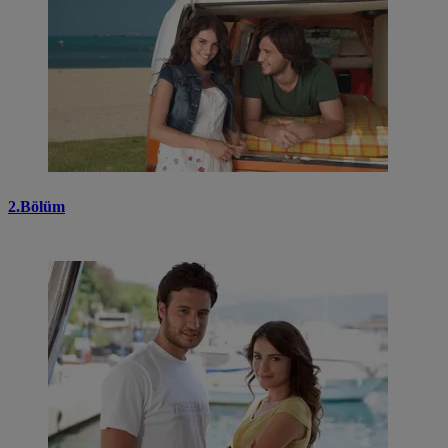
2.Bölüm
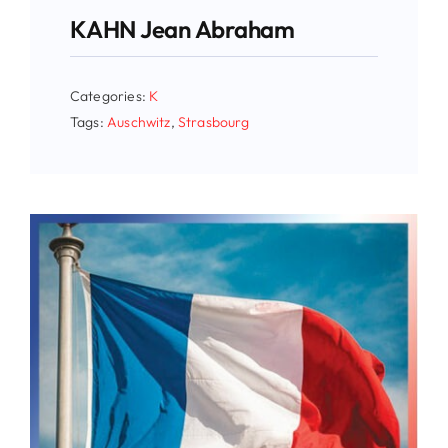
KAHN Jean Abraham
Categories:
K
Tags:
Auschwitz
,
Strasbourg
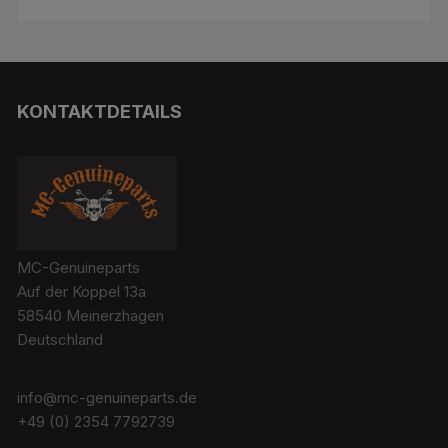
KONTAKTDETAILS
MC-Genuineparts
Auf der Koppel 13a
58540 Meinerzhagen
Deutschland
info@mc-genuineparts.de
+49 (0) 2354 7792739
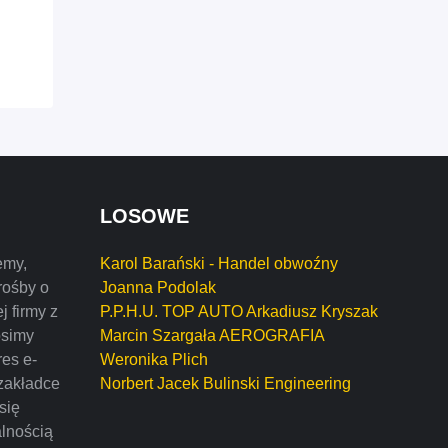
LOSOWE
emy,
Karol Barański - Handel obwoźny
rośby o
Joanna Podolak
j firmy z
P.P.H.U. TOP AUTO Arkadiusz Kryszak
osimy
Marcin Szargała AEROGRAFIA
res e-
Weronika Plich
zakładce
Norbert Jacek Bulinski Engineering
 się
alnością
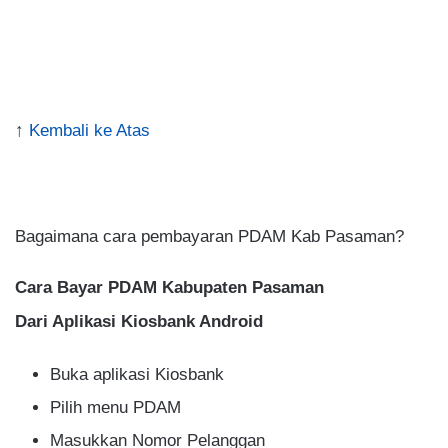
↑
Kembali ke Atas
.
Bagaimana cara pembayaran PDAM Kab Pasaman?
Cara Bayar PDAM Kabupaten Pasaman
Dari Aplikasi Kiosbank Android
Buka aplikasi Kiosbank
Pilih menu PDAM
Masukkan Nomor Pelanggan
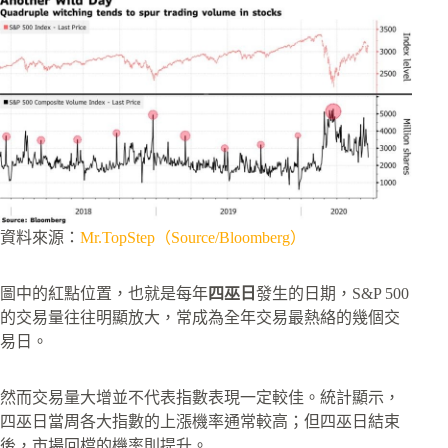
資料來源：
Mr.TopStep（Source/Bloomberg）
圖中的紅點位置，也就是每年
四巫日
發生的日期，S&P 500
的交易量往往明顯放大，常成為全年交易最熱絡的幾個交
易日。
然而交易量大增並不代表指數表現一定較佳。統計顯示，
四巫日當周各大指數的上漲機率通常較高；但四巫日結束
後，市場回檔的機率則提升。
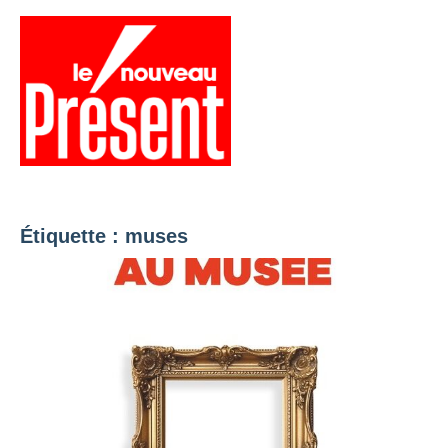
Aller
au
contenu
Menu
Présent
Hebdo
Étiquette :
muses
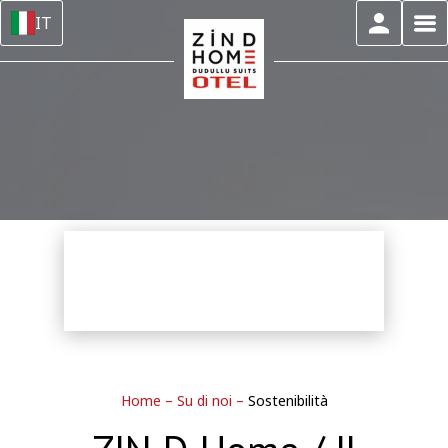
IT
Home
–
Su di noi
–
Sostenibilità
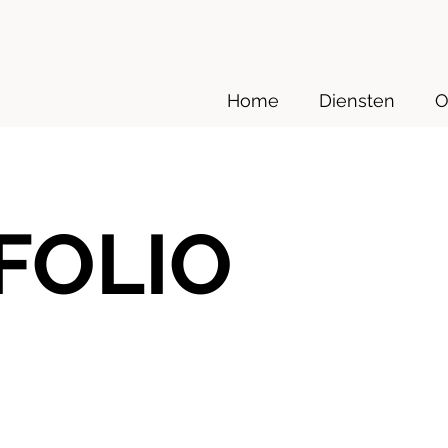
Home
Diensten
O
FOLIO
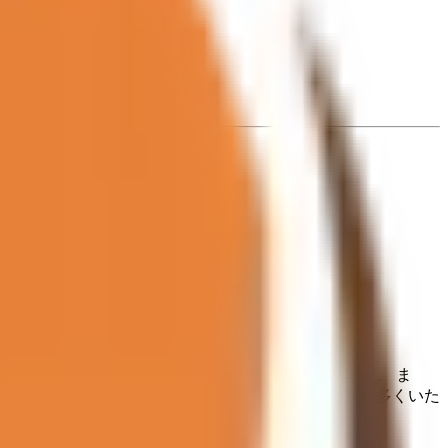
良い場所でご相談や投薬などの診療が受けられます。 ま
性柔軟剤等に耐えられないという患者さんからの声も多くいた
りの方にも、オンライン診療は好評です。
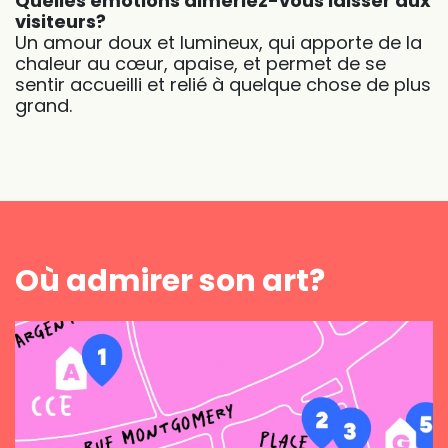
Quelles émotions aimeriez-vous laisser aux
visiteurs?
Un amour doux et lumineux, qui apporte de la
chaleur au cœur, apaise, et permet de se
sentir accueilli et relié à quelque chose de plus
grand.
Où admirer son art?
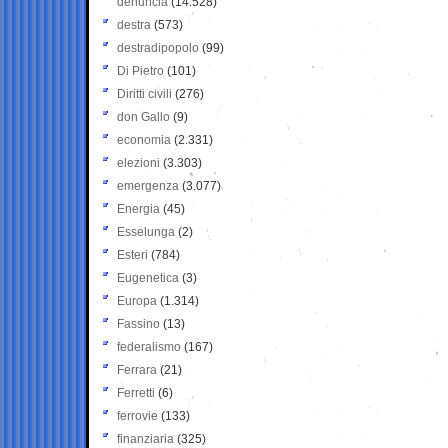
denuncia
(14.528)
destra
(573)
destradipopolo
(99)
Di Pietro
(101)
Diritti civili
(276)
don Gallo
(9)
economia
(2.331)
elezioni
(3.303)
emergenza
(3.077)
Energia
(45)
Esselunga
(2)
Esteri
(784)
Eugenetica
(3)
Europa
(1.314)
Fassino
(13)
federalismo
(167)
Ferrara
(21)
Ferretti
(6)
ferrovie
(133)
finanziaria
(325)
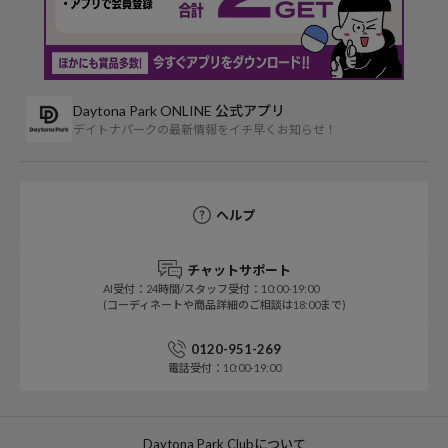
Daytona Park ONLINE 公式アプリ
デイトナパークの最新情報をイチ早くお知らせ！
ヘルプ
チャットサポート
AI受付：24時間/スタッフ受付：10:00-19:00
(コーディネートや商品詳細のご相談は18:00まで)
0120-951-269
電話受付：10:00-19:00
Daytona Park Clubについて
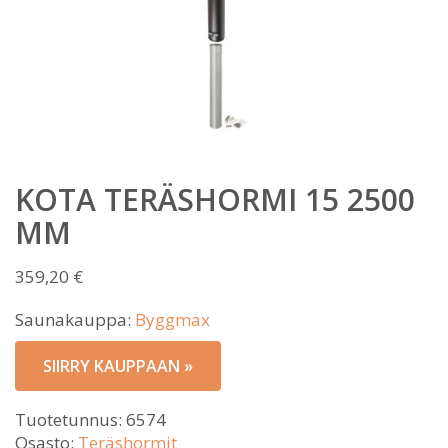
KOTA TERÄSHORMI 15 2500
MM
359,20
€
Saunakauppa:
Byggmax
SIIRRY KAUPPAAN »
Tuotetunnus:
6574
Osasto:
Teräshormit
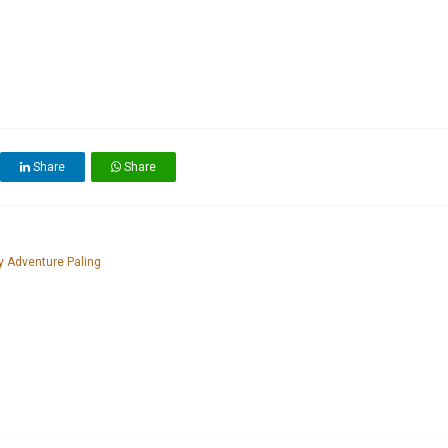
Share
Share
 Adventure Paling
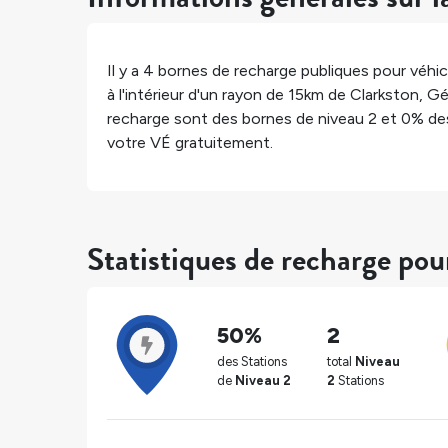
Il y a
4
bornes de recharge publiques pour véhicu
à l'intérieur d'un rayon de 15km de
Clarkston
,
Gé
recharge sont des bornes de niveau 2 et
0%
des
votre VÉ gratuitement.
Statistiques de recharge pou
50%
2
des Stations
total
Niveau
de
Niveau 2
2
Stations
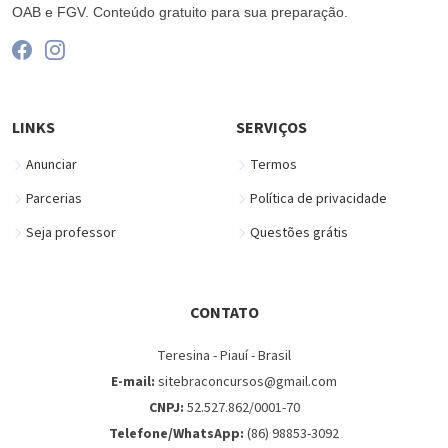
OAB e FGV. Conteúdo gratuito para sua preparação.
LINKS
SERVIÇOS
Anunciar
Termos
Parcerias
Política de privacidade
Seja professor
Questões grátis
CONTATO
Teresina - Piauí - Brasil
E-mail:
sitebraconcursos@gmail.com
CNPJ:
52.527.862/0001-70
Telefone/WhatsApp:
(86) 98853-3092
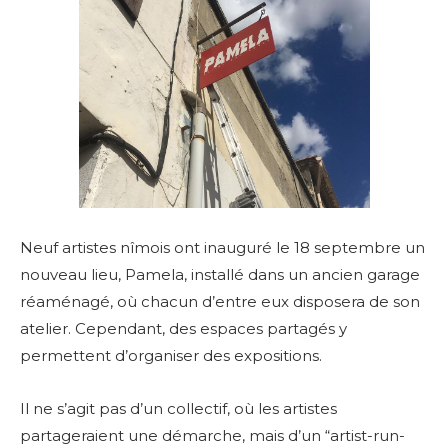
Neuf artistes nîmois ont inauguré le 18 septembre un
nouveau lieu, Pamela, installé dans un ancien garage
réaménagé, où chacun d’entre eux disposera de son
atelier. Cependant, des espaces partagés y
permettent d’organiser des expositions.
Il ne s’agit pas d’un collectif, où les artistes
partageraient une démarche, mais d’un “artist-run-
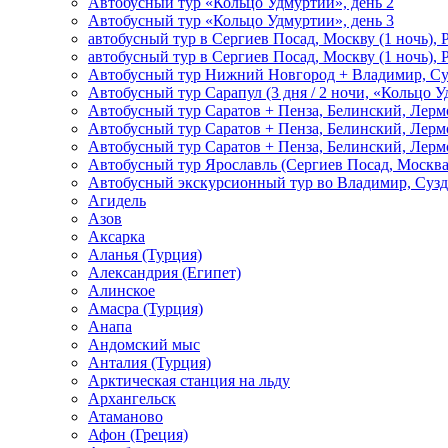
Автобусный тур «Кольцо Удмуртии», день 2
Автобусный тур «Кольцо Удмуртии», день 3
автобусный тур в Сергиев Посад, Москву (1 ночь), 
автобусный тур в Сергиев Посад, Москву (1 ночь), 
Автобусный тур Нижний Новгород + Владимир, Су
Автобусный тур Сарапул (3 дня / 2 ночи, «Кольцо 
Автобусный тур Саратов + Пенза, Белинский, Лермо
Автобусный тур Саратов + Пенза, Белинский, Лермо
Автобусный тур Саратов + Пенза, Белинский, Лермо
Автобусный тур Ярославль (Сергиев Посад, Москва 
Автобусный экскурсионный тур во Владимир, Сузд
Агидель
Азов
Аксарка
Аланья (Турция)
Александрия (Египет)
Алинское
Амасра (Турция)
Анапа
Андомский мыс
Анталия (Турция)
Арктическая станция на льду
Архангельск
Атаманово
Афон (Греция)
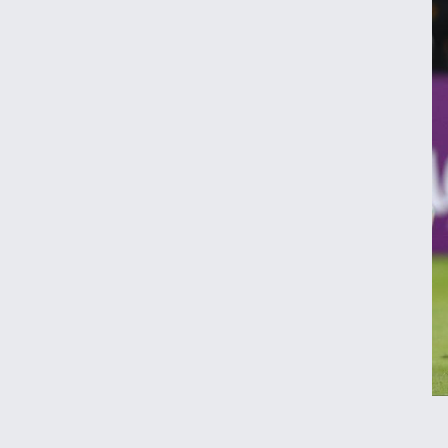
ویدیو | واکنش رونالدو در لحظه برخورد با
مجسمه اش!
برگزاری نخستین تمرین تیم ملی در لائوس با
اضافه شدن ۳ لژیونر
رضا درویش: به ریاست در فدراسیون فوتبال
فکر هم نکرده‌ام
عکس | جریمه ۵۱ میلیونی برای حسین
حسینی و شجاع خلیل‌زاده
دیدار پرسپولیس با حریف عراقی در قطر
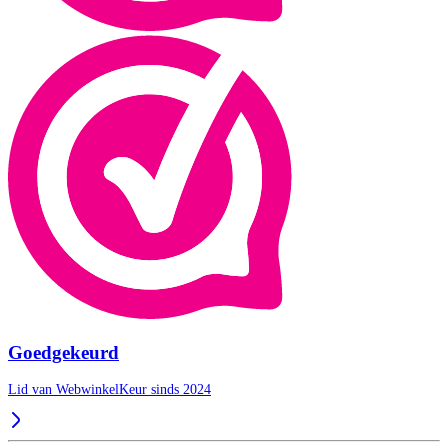
Goedgekeurd
Lid van WebwinkelKeur sinds 2024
··········
Change "Deutschland" to "Germany" throughout the listing above, keeping every other line as it is. Omit the pictures.

2.Bölüm
KAHN Jean Abraham
Categories:
K
Tags:
Auschwitz
,
Strasbourg
KONTAKTDETAILS
MC-Genuineparts
Auf der Koppel 13a
58540 Meinerzhagen
Germany
info@mc-genuineparts.de
+49 (0) 2354 7792739
LOSOWE
emy,
Karol Barański - Handel obwoźny
rośby o
Joanna Podolak
j firmy z
P.P.H.U. TOP AUTO Arkadiusz Kryszak
osimy
Marcin Szargała AEROGRAFIA
res e-
Weronika Plich
zakładce
Norbert Jacek Bulinski Engineering
 się
alnością
↑
Kembali ke Atas
.
Bagaimana cara pembayaran PDAM Kab Pasaman?
Cara Bayar PDAM Kabupaten Pasaman
Dari Aplikasi Kiosbank Android
Buka aplikasi Kiosbank
Pilih menu PDAM
Masukkan Nomor Pelanggan
資料來源：
Mr.TopStep（Source/Bloomberg）
圖中的紅點位置，也就是每年
四巫日
發生的日期，S&P 500
的交易量往往明顯放大，常成為全年交易最熱絡的幾個交
易日。
然而交易量大增並不代表指數表現一定較佳。統計顯示，
四巫日當周各大指數的上漲機率通常較高；但四巫日結束
後，市場回檔的機率則提升。
Aller
au
contenu
Menu
Présent
Hebdo
Étiquette :
muses
IT
Home
–
Su di noi
–
Sostenibilità
Home
Diensten
O
FOLIO
良い場所でご相談や投薬などの診療が受けられます。 ま
性柔軟剤等に耐えられないという患者さんからの声も多くいた
りの方にも、オンライン診療は好評です。
Quelles émotions aimeriez-vous laisser aux
visiteurs?
Un amour doux et lumineux, qui apporte de la
chaleur au cœur, apaise, et permet de se
sentir accueilli et relié à quelque chose de plus
grand.
Où admirer son art?
denuncia
(14.528)
destra
(573)
destradipopolo
(99)
Di Pietro
(101)
Diritti civili
(276)
don Gallo
(9)
economia
(2.331)
elezioni
(3.303)
emergenza
(3.077)
Energia
(45)
Esselunga
(2)
Esteri
(784)
Eugenetica
(3)
Europa
(1.314)
Fassino
(13)
federalismo
(167)
Ferrara
(21)
Ferretti
(6)
ferrovie
(133)
finanziaria
(325)
Daytona Park ONLINE 公式アプリ
デイトナパークの最新情報をイチ早くお知らせ！
ヘルプ
チャットサポート
AI受付：24時間/スタッフ受付：10:00-19:00
(コーディネートや商品詳細のご相談は18:00まで)
0120-951-269
電話受付：10:00-19:00
Daytona Park Clubについて
KOTA TERÄSHORMI 15 2500
MM
359,20
€
Saunakauppa:
Byggmax
SIIRRY KAUPPAAN »
Tuotetunnus:
6574
Osasto:
Teräshormit
Share
Share
 Adventure Paling
Il y a
4
bornes de recharge publiques pour véhicu
à l'intérieur d'un rayon de 15km de
Clarkston
,
Gé
recharge sont des bornes de niveau 2 et
0%
des
votre VÉ gratuitement.
Statistiques de recharge pou
50%
2
des Stations
total
Niveau
de
Niveau 2
2
Stations
OAB e FGV. Conteúdo gratuito para sua preparação.
LINKS
SERVIÇOS
Anunciar
Termos
Parcerias
Política de privacidade
Seja professor
Questões grátis
CONTATO
Teresina - Piauí - Brasil
E-mail:
sitebraconcursos@gmail.com
CNPJ:
52.527.862/0001-70
Telefone/WhatsApp:
(86) 98853-3092
Neuf artistes nîmois ont inauguré le 18 septembre un
nouveau lieu, Pamela, installé dans un ancien garage
réaménagé, où chacun d’entre eux disposera de son
atelier. Cependant, des espaces partagés y
permettent d’organiser des expositions.
Il ne s’agit pas d’un collectif, où les artistes
partageraient une démarche, mais d’un “artist-run-
Автобусный тур «Кольцо Удмуртии», день 2
Автобусный тур «Кольцо Удмуртии», день 3
автобусный тур в Сергиев Посад, Москву (1 ночь), 
автобусный тур в Сергиев Посад, Москву (1 ночь), 
Автобусный тур Нижний Новгород + Владимир, Су
Автобусный тур Сарапул (3 дня / 2 ночи, «Кольцо 
Автобусный тур Саратов + Пенза, Белинский, Лермо
Автобусный тур Саратов + Пенза, Белинский, Лермо
Автобусный тур Саратов + Пенза, Белинский, Лермо
Автобусный тур Ярославль (Сергиев Посад, Москва 
Автобусный экскурсионный тур во Владимир, Сузд
Агидель
Азов
Аксарка
Аланья (Турция)
Александрия (Египет)
Алинское
Амасра (Турция)
Анапа
Андомский мыс
Анталия (Турция)
Арктическая станция на льду
Архангельск
Атаманово
Афон (Греция)
ویدیو | واکنش رونالدو در لحظه برخورد با
مجسمه اش!
برگزاری نخستین تمرین تیم ملی در لائوس با
اضافه شدن ۳ لژیونر
رضا درویش: به ریاست در فدراسیون فوتبال
فکر هم نکرده‌ام
عکس | جریمه ۵۱ میلیونی برای حسین
حسینی و شجاع خلیل‌زاده
دیدار پرسپولیس با حریف عراقی در قطر
Goedgekeurd
Lid van WebwinkelKeur sinds 2024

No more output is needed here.